I've just skimmed the paper, but this is a confusing result. I can see a simpler optimizer paying off when using similar amounts of computing due to being able to run more iterations, but they claim it's also better on a per-iteration basis across the entire learning task. There's not a lot going on in this algorithm, so where is the magic coming from?

It's kind of hard to believe that while people were experimenting with all these more complex optimizers no one tried something this simple and saw that it had state-of-the-art results.

10

currentscurrents t1_j8op44d wrote

Does it though? There was a reproducibility survey recently that found that many optimizers claiming better performance did not in fact work for anything other than the tasks tested in their papers.

Essentially they were doing hyperparameter tuning - just the hyperparameter was the optimizer design itself.

64

mz_gt t1_j8ofbiq wrote

This is really awesome! I’ve been seeing the progress of your work on RWKV and I have to ask: I know you’ve mentioned a lot of RWKV is using tricks from here and there, and adding a lot of your own tweaks of course, but have you considered writing a paper? There are plenty of highly renowned published works with less to say than RWKV.

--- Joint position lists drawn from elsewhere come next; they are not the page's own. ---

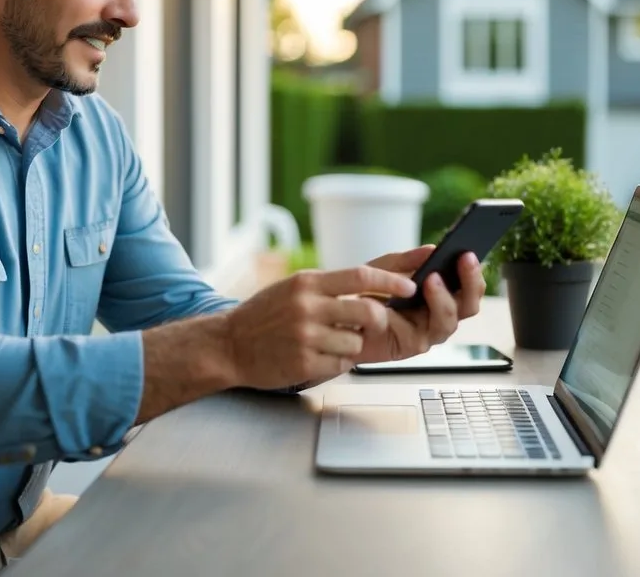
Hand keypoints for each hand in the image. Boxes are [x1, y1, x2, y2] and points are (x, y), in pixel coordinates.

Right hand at [222, 265, 416, 389]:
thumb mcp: (295, 288)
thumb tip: (374, 282)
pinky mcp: (303, 363)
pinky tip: (316, 356)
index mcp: (308, 283)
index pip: (362, 275)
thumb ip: (330, 286)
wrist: (228, 344)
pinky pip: (341, 364)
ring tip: (328, 342)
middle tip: (374, 324)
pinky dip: (336, 363)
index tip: (411, 285)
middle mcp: (308, 306)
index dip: (392, 280)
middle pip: (369, 311)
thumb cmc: (265, 314)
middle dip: (379, 320)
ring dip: (351, 345)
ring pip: (357, 342)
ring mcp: (306, 336)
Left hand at [353, 245, 486, 365]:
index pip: (467, 286)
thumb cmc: (365, 294)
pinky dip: (414, 317)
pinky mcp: (411, 347)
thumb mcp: (383, 269)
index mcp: (439, 295)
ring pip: (449, 322)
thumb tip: (432, 249)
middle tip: (464, 259)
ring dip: (444, 299)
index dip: (473, 272)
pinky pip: (422, 335)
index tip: (469, 252)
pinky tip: (408, 299)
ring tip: (433, 278)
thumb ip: (406, 261)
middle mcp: (439, 315)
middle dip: (470, 283)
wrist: (340, 319)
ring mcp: (427, 333)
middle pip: (468, 305)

I think a renewed discussion about RNNs is more than warranted right now given the current direction with transformers, and the highly complicated nature of HiPPOs are personally not something I see replacing it anytime soon.

60

terath t1_j8oemyz wrote

Another key phrase to use with google scholar is "online learning", this is where you have a stream of new examples and you update a model one example at a time. Usually you can use the model for inference at any point in this process, and some algorithms in this area are designed to be a bit more aggressive or at least to control the update rates to more quickly more more slowly adapt to new data.

21